A Raven on the Snow
by Patricio Pron translated by Kathleen Heil
That winter the city was full of ravens. They usually gathered in the parks, where they could be found in little groups of three or four, inspecting their surroundings with a wicked stare. If they noticed something shiny in the snow—a wrapper or a scrap of paper—they'd land on it, grabbing it with their beaks, and then spit it out in contempt. Sometimes the ravens would fight over the object, thereby sharing the confusion and disappointment their find created. Then, still united in some way by their defeat, they'd move away from each other slightly before going after the object again with little hops that were both ridiculous and threatening.
He became obsessed with the ravens as soon as he noticed them on the campus of the university he attended. Around town, people were speculating as to why the ravens—which normally arrive in the summer—had arrived so early, and he began taking part in these discussions, usually by pretending to be a disinterested bystander, enjoying his beer while eavesdropping on the polemicists at the bar, or by acting as if he were evaluating the quality of a certain pencil in a store in order to overhear the employees' conversations, but sometimes he'd also speak up, as if he—who came from a city with no ravens at all, from a country in which ravens were only mythical creatures like Simurgh or the bird who told the tale of the end of the world—had something to say about the matter. He'd lean forward on the table—as though this afforded him some kind of authority, or were a necessary requirement in order to be better understood, like those insufferable speakers who spend the whole time clearing their throats—and would explain his findings, which were generally limited to things that his audience, having grown up in a city with ravens, already knew; but he, with the innocence of someone who finds everything about his surroundings unfamiliar (the innocence of the ethnologist who can only comprehend that which he names), considered these remarks revelatory and crucial.

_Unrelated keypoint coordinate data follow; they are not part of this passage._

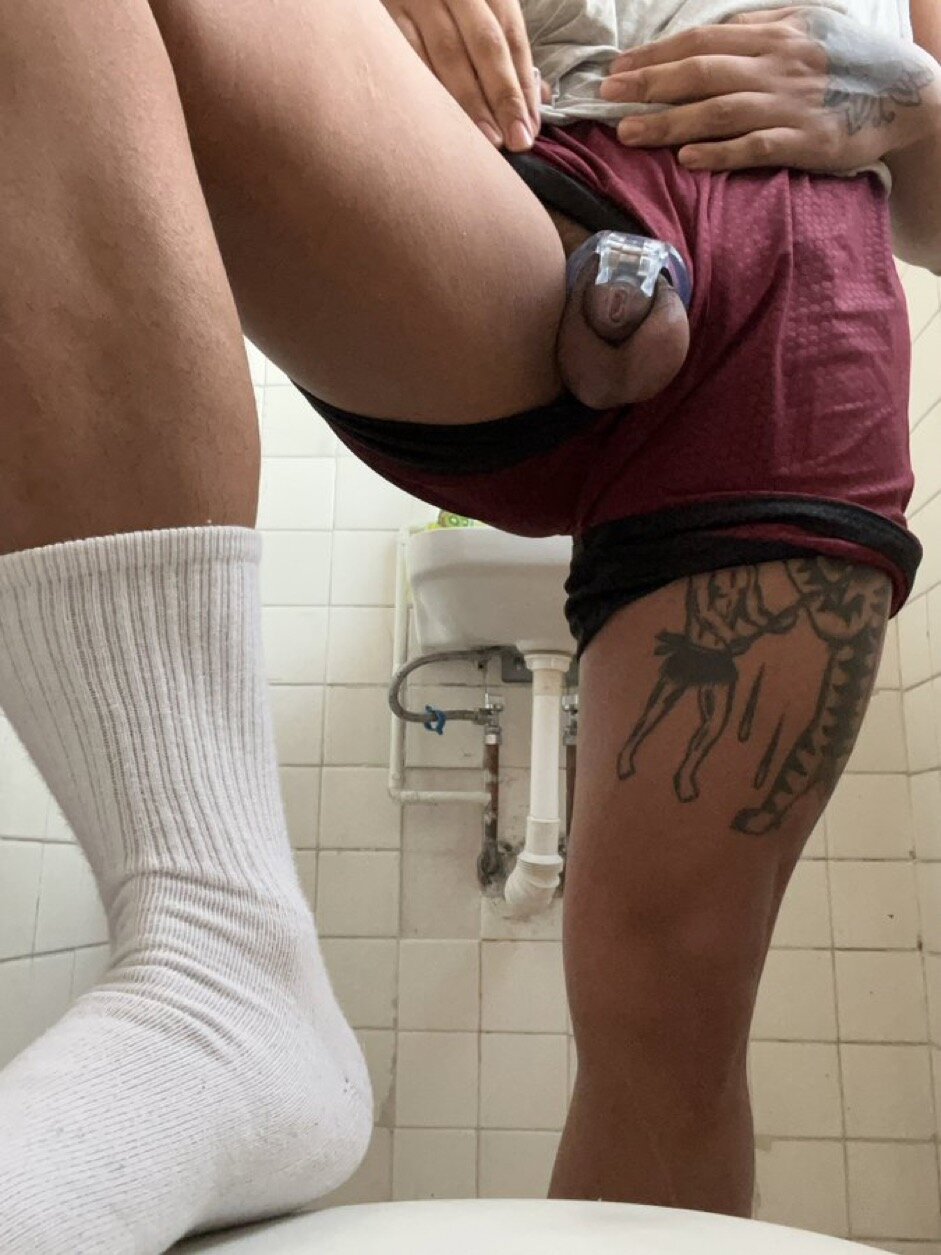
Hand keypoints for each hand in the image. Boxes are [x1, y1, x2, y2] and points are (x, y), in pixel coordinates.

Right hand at [382, 0, 540, 149]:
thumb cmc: (445, 3)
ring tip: (485, 141)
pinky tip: (439, 122)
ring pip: (447, 54)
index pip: (511, 37)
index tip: (530, 128)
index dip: (522, 85)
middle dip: (504, 96)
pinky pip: (407, 56)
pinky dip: (425, 90)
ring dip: (469, 102)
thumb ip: (507, 47)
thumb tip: (540, 97)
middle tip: (515, 141)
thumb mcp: (481, 8)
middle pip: (486, 45)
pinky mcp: (384, 14)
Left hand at [600, 6, 940, 172]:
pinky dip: (718, 153)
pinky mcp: (804, 142)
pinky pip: (754, 147)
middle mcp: (776, 66)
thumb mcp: (802, 30)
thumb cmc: (843, 63)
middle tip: (606, 97)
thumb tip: (705, 37)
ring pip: (718, 111)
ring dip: (668, 122)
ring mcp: (789, 105)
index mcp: (772, 35)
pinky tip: (686, 159)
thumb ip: (756, 31)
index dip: (655, 56)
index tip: (616, 69)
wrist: (904, 93)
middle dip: (648, 84)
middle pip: (700, 73)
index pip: (700, 43)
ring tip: (628, 133)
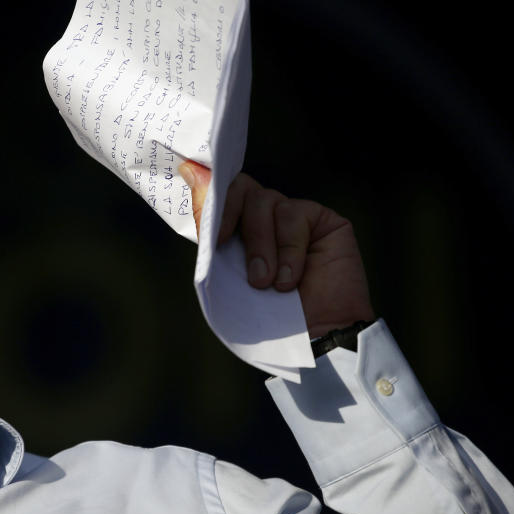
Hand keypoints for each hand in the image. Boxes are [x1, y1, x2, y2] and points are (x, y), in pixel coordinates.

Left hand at [179, 161, 373, 337]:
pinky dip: (289, 249)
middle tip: (223, 245)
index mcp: (238, 231)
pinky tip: (290, 279)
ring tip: (264, 282)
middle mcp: (265, 219)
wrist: (312, 341)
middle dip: (228, 214)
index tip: (199, 218)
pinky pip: (295, 215)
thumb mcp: (228, 273)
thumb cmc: (267, 316)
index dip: (207, 197)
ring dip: (259, 244)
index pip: (219, 197)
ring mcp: (294, 217)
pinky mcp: (323, 220)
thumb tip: (190, 171)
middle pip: (239, 188)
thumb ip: (211, 229)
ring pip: (264, 201)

In the weeks following the ravens' arrival he neglected his schoolwork in order to spend more time observing them. He'd sit in a park wearing a coat over every sweater he owned, taking notes while studying the birds' movements. Sometimes when one got too close he'd kick the air in a way that, inevitably, didn't scare the bird at all; with a hop, it would move away a few steps, resuming its watch after a reasonable interval. His notebook was full of entries, but they were practically illegible since he wrote with his gloves on and shivered the whole time.